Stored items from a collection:
-- Opening Marker --

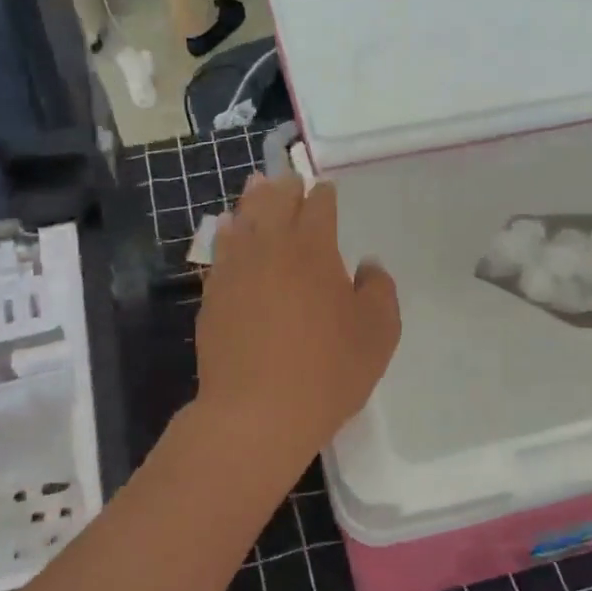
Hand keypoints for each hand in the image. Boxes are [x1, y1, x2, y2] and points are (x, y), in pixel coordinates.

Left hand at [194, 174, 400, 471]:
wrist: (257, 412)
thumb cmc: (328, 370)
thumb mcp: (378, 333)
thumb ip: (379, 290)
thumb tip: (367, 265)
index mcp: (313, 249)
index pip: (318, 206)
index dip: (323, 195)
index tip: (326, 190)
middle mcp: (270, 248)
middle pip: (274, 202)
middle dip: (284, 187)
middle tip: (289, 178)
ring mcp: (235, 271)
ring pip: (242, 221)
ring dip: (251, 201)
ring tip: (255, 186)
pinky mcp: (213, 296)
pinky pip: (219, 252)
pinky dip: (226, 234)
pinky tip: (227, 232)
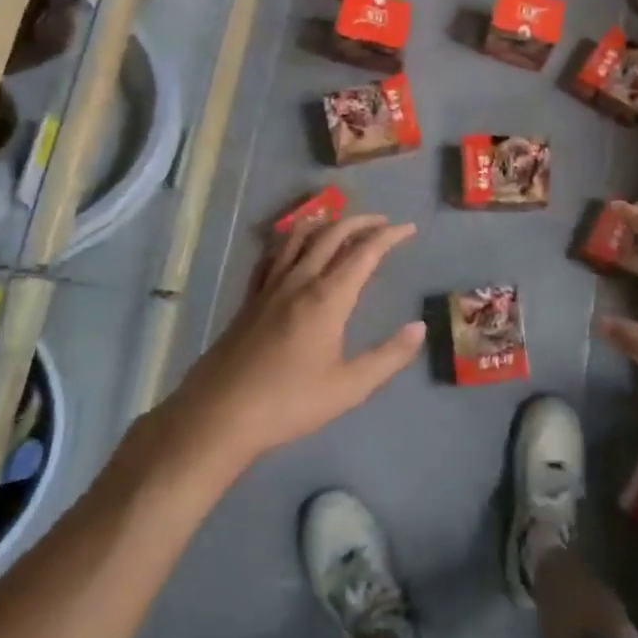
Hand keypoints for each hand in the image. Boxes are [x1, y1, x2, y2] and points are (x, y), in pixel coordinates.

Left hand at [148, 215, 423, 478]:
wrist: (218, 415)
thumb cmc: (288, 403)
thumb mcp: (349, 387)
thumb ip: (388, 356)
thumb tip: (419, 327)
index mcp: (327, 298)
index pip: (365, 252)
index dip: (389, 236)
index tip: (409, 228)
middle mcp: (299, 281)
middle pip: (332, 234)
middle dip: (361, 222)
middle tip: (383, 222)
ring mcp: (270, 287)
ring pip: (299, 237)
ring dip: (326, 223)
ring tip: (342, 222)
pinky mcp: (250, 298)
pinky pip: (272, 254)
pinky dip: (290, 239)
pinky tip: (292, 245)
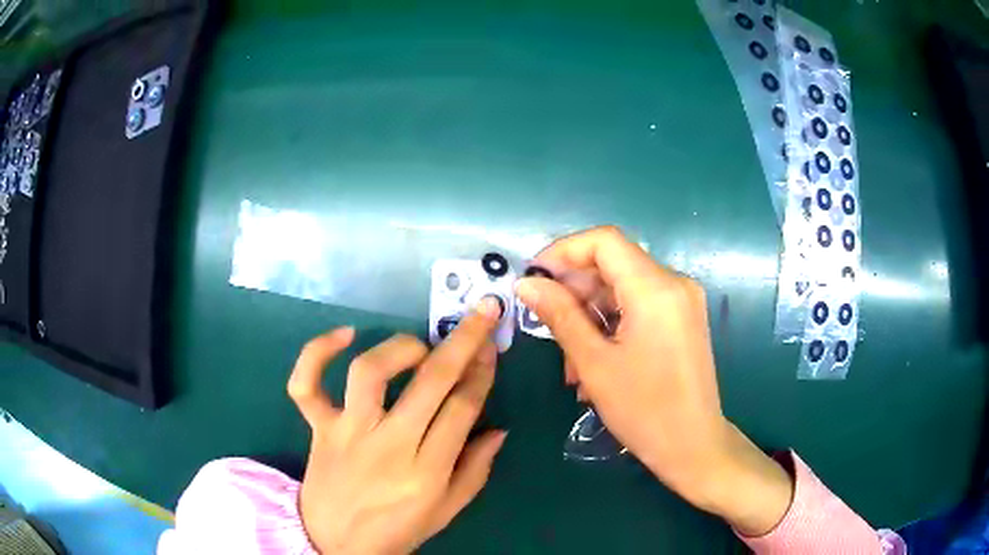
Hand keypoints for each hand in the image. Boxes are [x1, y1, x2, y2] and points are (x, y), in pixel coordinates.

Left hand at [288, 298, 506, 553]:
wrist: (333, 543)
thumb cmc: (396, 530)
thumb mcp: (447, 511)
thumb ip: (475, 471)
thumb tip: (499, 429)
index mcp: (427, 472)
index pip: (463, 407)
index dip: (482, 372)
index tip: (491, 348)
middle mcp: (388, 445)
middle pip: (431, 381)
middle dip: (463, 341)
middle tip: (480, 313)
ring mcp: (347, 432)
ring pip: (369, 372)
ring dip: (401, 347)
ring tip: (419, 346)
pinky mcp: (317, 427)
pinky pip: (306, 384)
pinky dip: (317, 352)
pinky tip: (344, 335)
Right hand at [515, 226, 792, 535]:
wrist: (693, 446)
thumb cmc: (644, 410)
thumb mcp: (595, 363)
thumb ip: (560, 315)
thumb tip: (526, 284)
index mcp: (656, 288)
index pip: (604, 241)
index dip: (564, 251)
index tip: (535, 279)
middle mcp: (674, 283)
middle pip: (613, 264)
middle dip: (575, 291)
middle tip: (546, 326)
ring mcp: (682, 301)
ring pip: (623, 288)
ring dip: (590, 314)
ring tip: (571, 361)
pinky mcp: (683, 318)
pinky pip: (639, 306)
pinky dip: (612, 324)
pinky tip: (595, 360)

-- Closing Marker --

INSTRUCTIONS TO FOLLOW –
Extract exactly and only the lines above from the line containing "middle mcp: (388, 445)" through the line containing "ring mcp: (682, 301)", both end lines included.

RESULT OF THIS TASK –
middle mcp: (388, 445)
middle pip: (431, 381)
middle dip: (463, 341)
middle tip: (480, 313)
ring mcp: (347, 432)
ring pip: (369, 372)
ring dip: (401, 347)
ring tip: (419, 346)
pinky mcp: (317, 427)
pinky pip: (306, 384)
pinky dip: (317, 352)
pinky tip: (344, 335)
Right hand at [515, 226, 792, 535]:
wrist: (693, 446)
thumb cmc: (644, 410)
thumb mcp: (595, 363)
thumb ip: (560, 315)
thumb tip: (526, 284)
index mcp: (656, 288)
index pip: (604, 241)
index dip: (564, 251)
index tip: (535, 279)
middle mcp: (674, 283)
middle pip: (613, 264)
middle dip: (575, 291)
middle tip: (546, 326)
ring mcp: (682, 301)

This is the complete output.